▶ **TASK DATA**
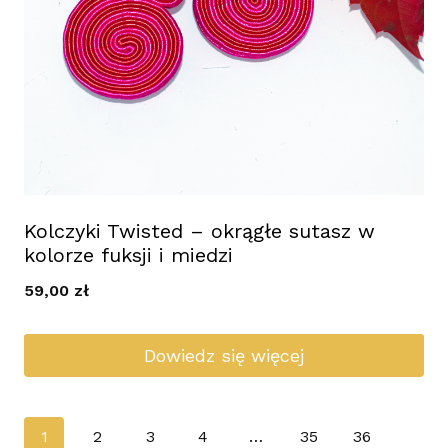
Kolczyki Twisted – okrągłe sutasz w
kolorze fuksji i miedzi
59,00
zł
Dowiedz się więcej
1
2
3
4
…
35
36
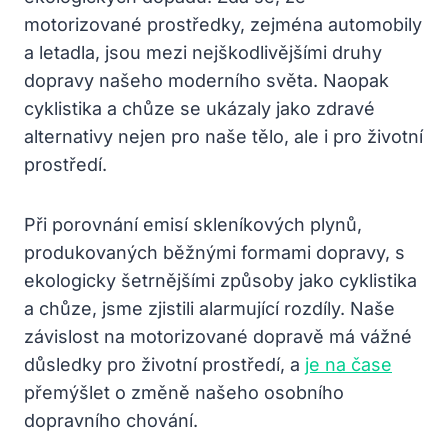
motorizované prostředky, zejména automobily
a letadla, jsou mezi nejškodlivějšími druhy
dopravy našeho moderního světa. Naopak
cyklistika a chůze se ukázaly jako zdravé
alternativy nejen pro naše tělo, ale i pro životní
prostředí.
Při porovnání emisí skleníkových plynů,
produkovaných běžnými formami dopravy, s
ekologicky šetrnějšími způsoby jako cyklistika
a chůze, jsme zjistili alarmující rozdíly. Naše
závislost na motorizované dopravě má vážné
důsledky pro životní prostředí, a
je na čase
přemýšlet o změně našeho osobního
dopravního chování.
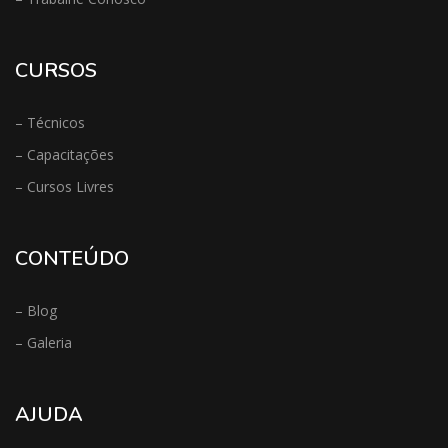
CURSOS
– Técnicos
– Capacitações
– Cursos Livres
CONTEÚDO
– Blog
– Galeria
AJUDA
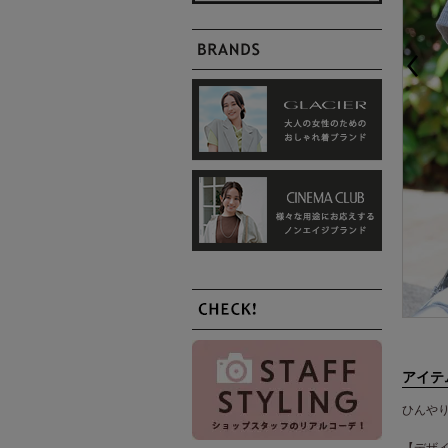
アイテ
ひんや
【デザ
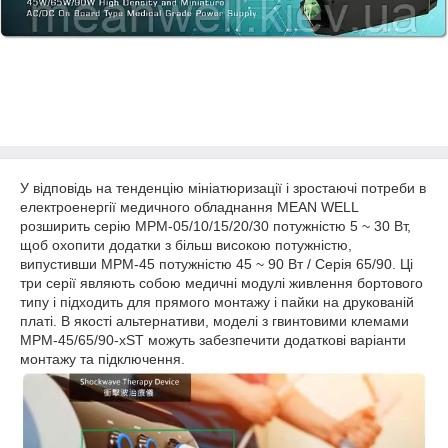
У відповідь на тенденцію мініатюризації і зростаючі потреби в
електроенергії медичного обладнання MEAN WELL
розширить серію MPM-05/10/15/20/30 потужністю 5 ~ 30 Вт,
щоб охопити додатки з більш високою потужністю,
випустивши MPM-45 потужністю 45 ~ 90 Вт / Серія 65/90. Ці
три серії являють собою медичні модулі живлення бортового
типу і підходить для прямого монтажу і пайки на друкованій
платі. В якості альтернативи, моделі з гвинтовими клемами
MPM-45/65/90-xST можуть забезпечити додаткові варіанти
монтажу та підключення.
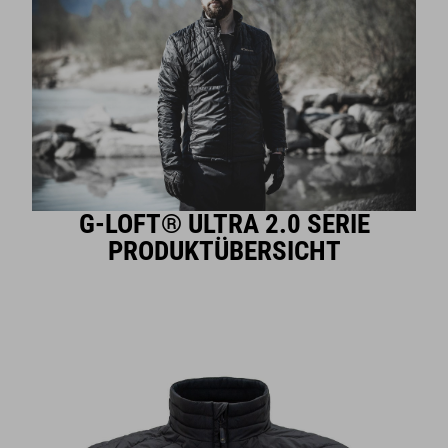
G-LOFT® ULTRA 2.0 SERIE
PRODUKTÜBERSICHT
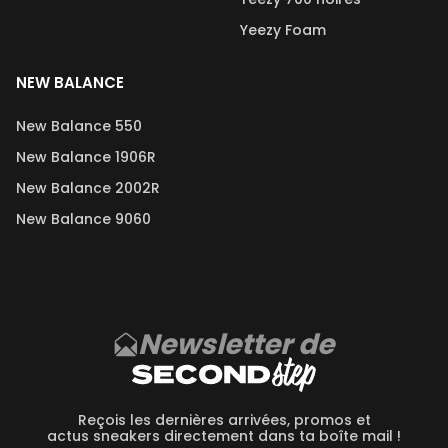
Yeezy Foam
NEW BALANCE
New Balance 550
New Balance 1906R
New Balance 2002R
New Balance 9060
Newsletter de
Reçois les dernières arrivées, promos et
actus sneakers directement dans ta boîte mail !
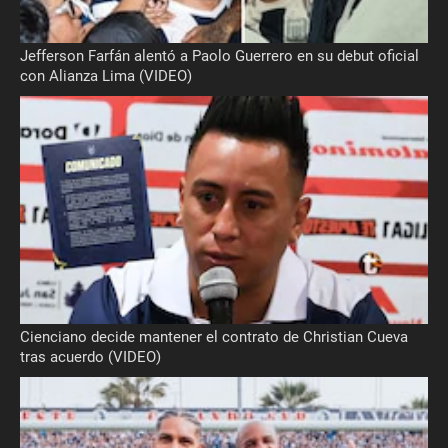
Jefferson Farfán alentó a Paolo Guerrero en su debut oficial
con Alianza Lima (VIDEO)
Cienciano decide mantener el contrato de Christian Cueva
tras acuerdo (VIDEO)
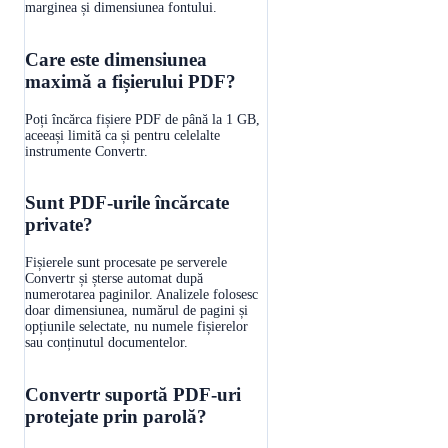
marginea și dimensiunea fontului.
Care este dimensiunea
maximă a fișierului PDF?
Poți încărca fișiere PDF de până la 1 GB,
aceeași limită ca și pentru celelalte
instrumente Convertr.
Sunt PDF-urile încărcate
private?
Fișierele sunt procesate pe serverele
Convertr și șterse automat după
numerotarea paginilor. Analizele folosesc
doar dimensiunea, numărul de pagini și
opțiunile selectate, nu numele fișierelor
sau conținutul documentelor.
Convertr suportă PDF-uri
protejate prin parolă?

--

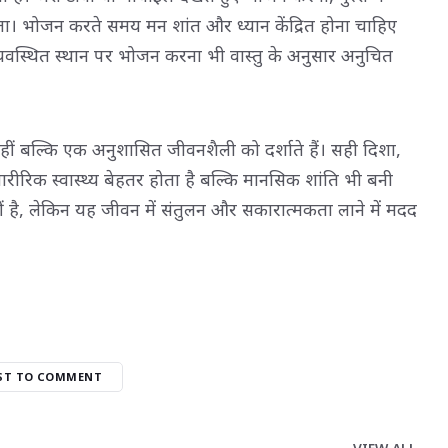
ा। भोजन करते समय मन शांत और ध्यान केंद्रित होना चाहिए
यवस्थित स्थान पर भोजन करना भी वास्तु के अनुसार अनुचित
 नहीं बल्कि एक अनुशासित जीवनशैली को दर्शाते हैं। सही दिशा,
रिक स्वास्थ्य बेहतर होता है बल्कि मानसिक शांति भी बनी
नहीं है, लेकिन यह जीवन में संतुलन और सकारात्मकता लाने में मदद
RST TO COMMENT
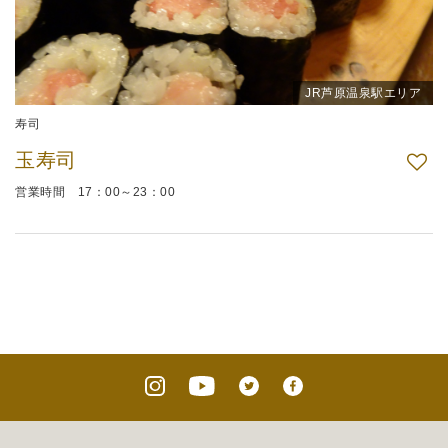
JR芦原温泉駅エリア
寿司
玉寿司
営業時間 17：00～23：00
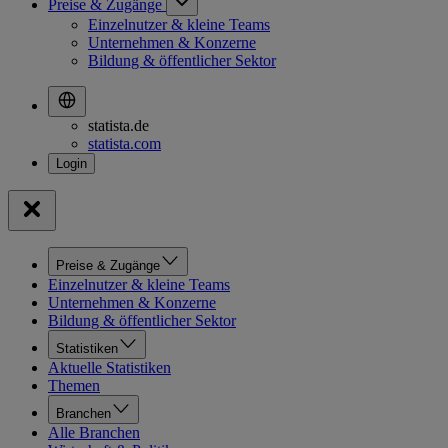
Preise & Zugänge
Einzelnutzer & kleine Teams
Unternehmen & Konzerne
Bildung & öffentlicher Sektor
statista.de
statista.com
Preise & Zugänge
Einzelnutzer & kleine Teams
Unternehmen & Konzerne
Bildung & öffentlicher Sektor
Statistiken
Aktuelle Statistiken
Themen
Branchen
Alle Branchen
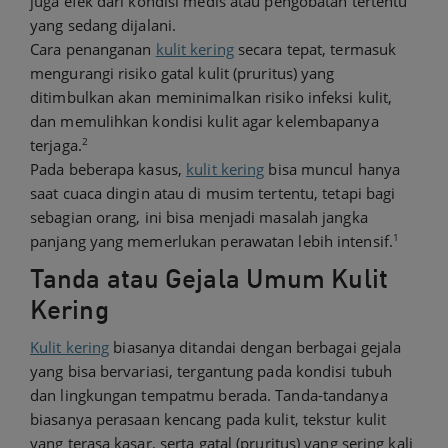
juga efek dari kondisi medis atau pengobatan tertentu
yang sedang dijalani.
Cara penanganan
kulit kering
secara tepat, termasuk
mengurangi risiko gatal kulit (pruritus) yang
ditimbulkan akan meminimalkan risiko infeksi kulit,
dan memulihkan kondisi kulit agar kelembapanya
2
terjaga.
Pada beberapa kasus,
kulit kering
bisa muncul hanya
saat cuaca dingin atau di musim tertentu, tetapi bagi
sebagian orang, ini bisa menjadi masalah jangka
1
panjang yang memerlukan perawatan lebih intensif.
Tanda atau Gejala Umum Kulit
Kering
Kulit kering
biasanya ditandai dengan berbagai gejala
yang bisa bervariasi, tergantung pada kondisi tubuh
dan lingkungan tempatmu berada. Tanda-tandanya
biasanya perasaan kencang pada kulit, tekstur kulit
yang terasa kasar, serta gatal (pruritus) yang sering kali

▶ **WORK TASK**
From the records above, write out word for word the lines starting at the one that contains "juga efek dari" and ending at the one that contains "ditimbulkan akan meminimalkan".

▶ **RESPONSE AREA**
juga efek dari kondisi medis atau pengobatan tertentu
yang sedang dijalani.
Cara penanganan
kulit kering
secara tepat, termasuk
mengurangi risiko gatal kulit (pruritus) yang
ditimbulkan akan meminimalkan risiko infeksi kulit,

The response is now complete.